Blue Like Jazz: Nonreligious Thoughts on Christian Spirituality by Donald Miller
My rating: 1 of 5 stars
There seems to be a lot of dichotomous reviews regarding Donald Miller’s Blue Like Jazz. I have to admit, I have some mixed feelings. The book was certainly an open window into the author’s thoughts, his psyche if you will, but I’m not sure I liked what I found there.
Let me back up a minute. This is a book by a Christian who constantly criticizes Christianity and other Christians. Interesting. I can dig it. Strange, but cool. However, it’s not written in a linear way. It’s rather scattershot. The writing is all over the place, as are the topics. Midway through the book, I was still asking myself what the thesis of the book actually was. It was confusing, and in an irritating way.

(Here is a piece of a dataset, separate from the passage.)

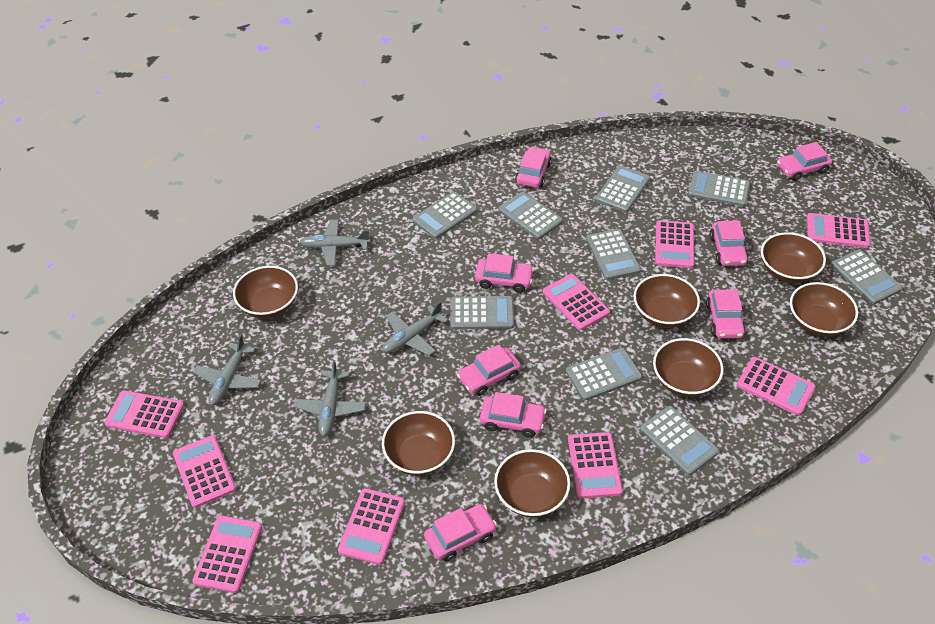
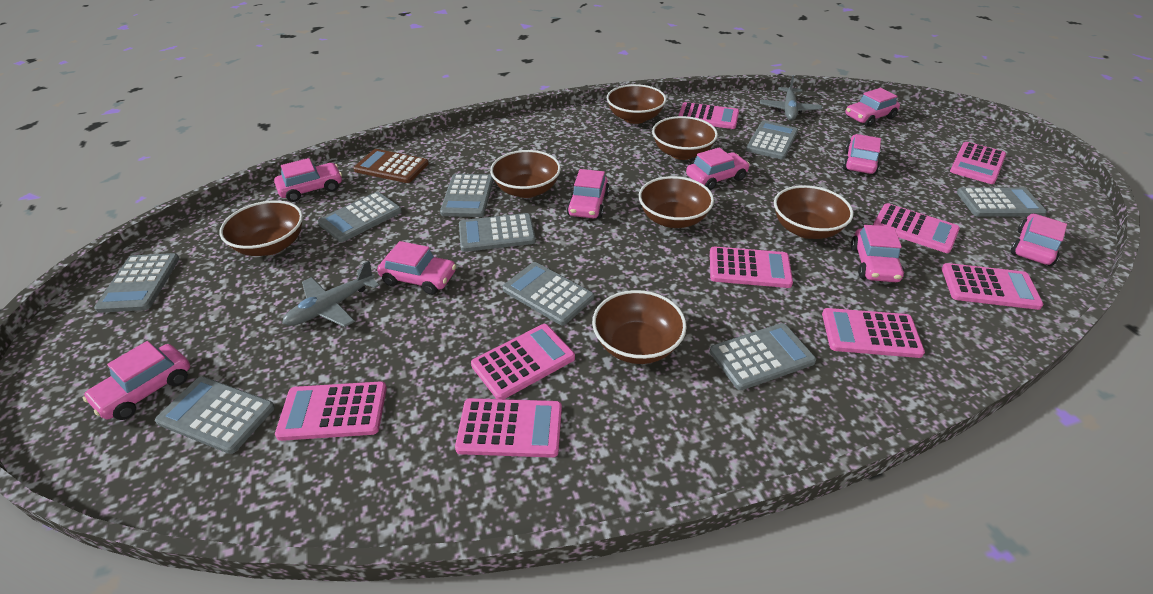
brown calculator: 0 -> 1
grey plane: 4 -> 2
pink car: 8 -> 9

Miller also has an usual writing style. He writes like an adolescent. He’s an immature person writing in an immature style. He constantly resorts to things like, “My good friend, ‘X,’ and I went on a road trip” or a coffee shop or camped out with hippies and got high, etc., etc. My, he has a lot of friends. Yet, he is strangely unlikeable, in my opinion. He states that he’s a loner. He writes that when he roomed with some other guys, he was such as asshole that they all basically hated him. He seeks professional help. Yet he constantly seems to be surrounded by people who just adore him. Narcissist much, Donald?
One chapter that really frustrated me was his first chapter on love. He was in his 20s when he wrote this book, and most people don’t know much about love at that age, but he really takes the cake! He writes that he basically can’t love correctly, doesn’t really want to get married (although he defies that repeatedly throughout the book), can’t cope with the idea of coming home to the same person day after day, etc., etc. He writes like a 15 year old boy. It’s rather pathetic. Same with his Alone chapter. He craves alone time, yet gets lonely. He’s constantly second guessing himself.
Miller also takes what his pastor, Rick, tells him as absolute gospel. Rick is never wrong. Additionally, Miller likes to surround himself with druggies and perverts (at Reed College and elsewhere), and then feels odd about being a Christian in these environments, while at the same time stating that he finds more freedom and true love with these types of people than with Christians. Miller is an immature man at war with himself, and he wrote this book prematurely. He still has a lot of work to do on himself. He’s an early work in progress, and he needs a lot of help.
Miller is consistently ashamed of his Christianity, yet he seems to bask in it at the same time. An inconsistency that gnawed at me throughout the entire book. He is powerful in publicly admitting his failings, I suppose, but in doing so, he paints himself as a very unlikeable individual – someone I hope I never meet. He thinks unflattering thoughts about many of the people he comes across. He’s all over the place in this book. I didn’t want to finish the book, from early on, yet I did because I kept hoping I would find a common theme, his thesis, somewhere in it, and I never did. This book fails for me, in so many ways, and Miller fails for me as a person. I doubt I will ever read another of his books, and I’m sorry I read this one.